Diversified Growth ETFs for a Retirement Portfolio | ETF Trends

In any long-term investment portfolio, exchange traded funds that track stocks or other riskier assets will provide investors with a capital growth component, augmenting a portfolio’s overall returns.

For an aggressive ETF portfolio for couples with a 25-year or longer time frame until retirement, Christine Benz, director of personal finance for Morningstar, suggests investors should hold about 60% of a the overall portfolio in riskier, and potentially more lucrative, securities.

This portion provides the “growth engine of the portfolio and also has the longest anticipated holding period,” Benz said. “Therefore, it features heavy equity exposure as well as smaller stakes in volatile, credit-sensitive bond types and commodities. ”

For example, Benz suggests allocating 23.3% to Vanguard Dividend Appreciation ETF (NYSEArca: VIG), 13.3% to Vanguard Total Stock Market ETF (NYSEArca: VTI), 13.3% to Vanguard FTSE All-World ex-US (NYSEArca: VEU), 3.3% to SPDR Barclays High Yield Bond ETF (NYSEArca: JNK), 1.7% to WisdomTree Emerging Markets Local Debt Fund (NYSEArca: ELD) and 5% to PowerShares DB Commodity Index Tracking Fund (NYSEArca: DBC).

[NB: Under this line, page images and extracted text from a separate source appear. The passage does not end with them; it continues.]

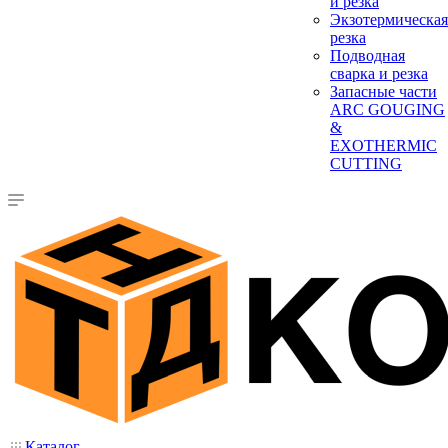
и резка
Экзотермическая
резка
Подводная
сварка и резка
Запасные части
ARC GOUGING
&
EXOTHERMIC
CUTTING
Каталог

The Vanguard Dividend Appreciation ETF is the core position and provides investors with a quality tilt to highly profitable, established companies with a history of raising dividend yields. VIG has a 1.85% 12-month yield and a 0.10% expense ratio.

The Vanguard Total Stock Market ETF covers the entire U.S. stock market, providing investors with a broad exposure to all segments of U.S. equities. Additionally, the fund has a low 0.05% expense ratio.

On the flipside, the Vanguard FTSE All-World ex-US ETF allows investors to access the other 55% of the global market capitalization, including exposure to about 46 developed and emerging market stocks. VEU has a 0.15% expense ratio.